Coming from a family of Danish immigrants, my mother had some European odds and ends associated with Christmas. Nothing elaborate – some ornaments of dwarves with chenille arms and legs, seated on alder cones and playing musical instruments; one of those balsa-wood whirligigs that ran on the heat from candles, spinning wooden angels around and around. But we only saw them at Christmas, and in between times I built these up into marvels in my mind. By the time the balsa-wood gizmo came out of the box, I expected it to have reindeer and holly boughs and little woodland creatures peeping between its vanes at every turn. But no; it was the same wooden angels with perfectly round heads, going in the same lackluster circles for the same few minutes that we remained interested.

vintage wooden christmas pyramid

You too can own this - it's waiting for you at Etsy.

I never learned, though. Fifty years later, I retain my belief that European=enchanted, and whenever I enter an import store at Christmastime I expect to be whirled up in a dream of deer and woods and starlight.

So I was a sucker for Krampus when I first encountered him in videos of an Austrian Christmas parade. Here, at last, was the irruption of wilderness, of woodland magic, into a domesticated santa-centered, primary-colored holiday. Here were the deer and pine trees at last, breaking through the balsa-wood angels. I hung all my longing for something that united nature and Christmas on the mysterious furred, horned figures.

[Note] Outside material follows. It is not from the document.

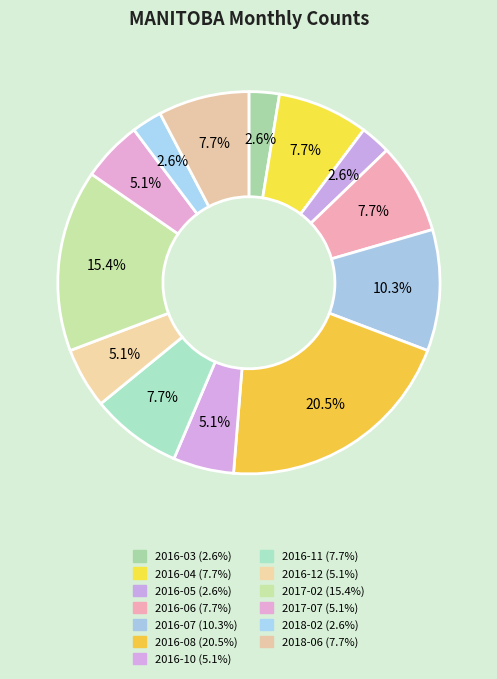

To the nearest percent, what percentage of the pie is 2016-07?

10%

Of course I bought Krampusnacht: Twelve Nights of Krampus as soon as I could get my hands on it. And as soon as I did get my hands on it, it met my expectations. The cover image is delightful and this is a beautiful little book in weight and design and feel – World Weaver Press has done a fine production job.

The stories inside vary tremendously. There are stories about people who find themselves working for Krampus, gathering up children; people who find themselves gathered up by Krampus; people who fight back and either conquer Krampus or are conquered by him; even one chilling tale of someone who falls in love with Krampus. Some are modern horror and some old-fashioned folk tales, some extremely dark and some extremely pastel. Krampus is real in most of them, but not in all. Some have heartwarming morals and some have none. My favorites were the Victorian-styled A Visit by Lissa Sloan, which had a Dickensian feel to it and a satisfyingly wicked Krampus-victim, and Caren Gussoff’s Ring, Little Bell, Ring, which was the most thoughtful of the stories and gave me the most to mull over.

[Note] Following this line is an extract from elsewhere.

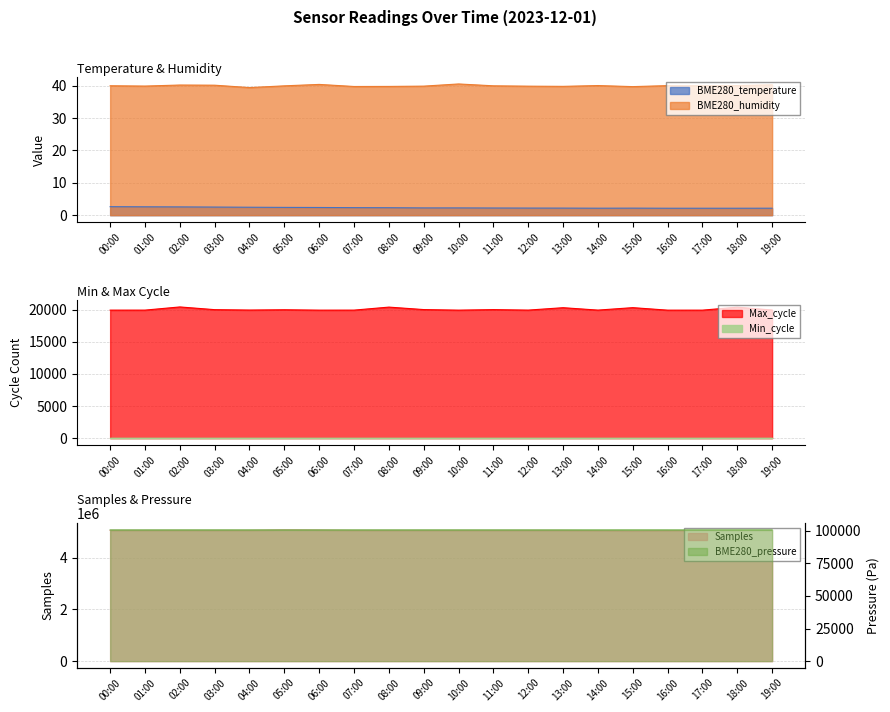

The value of BME280_humidity at 15:00 is 39.7. True or false?

True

In general, though, these stories made me question my original enthusiasm for Krampus. There was very little of the irruption of woodland magic in them, and very much of Santa Claus’s enforcer, ‘an evil monster punishes bad people.’ Is that all there is to Krampus? My images of woodland magic, of nature pushing into and through our vision of Christmas and making it into something deeper, may be my very own creation – like the Christmas whirligig that existed only in my mind.

That doesn’t mean I’m giving them up, though. Perhaps I’ll just have to write the story I want to read — and a book that inspires people like me to imagine their own stories has, in its own way, broken through the surface of Christmas into something deeper.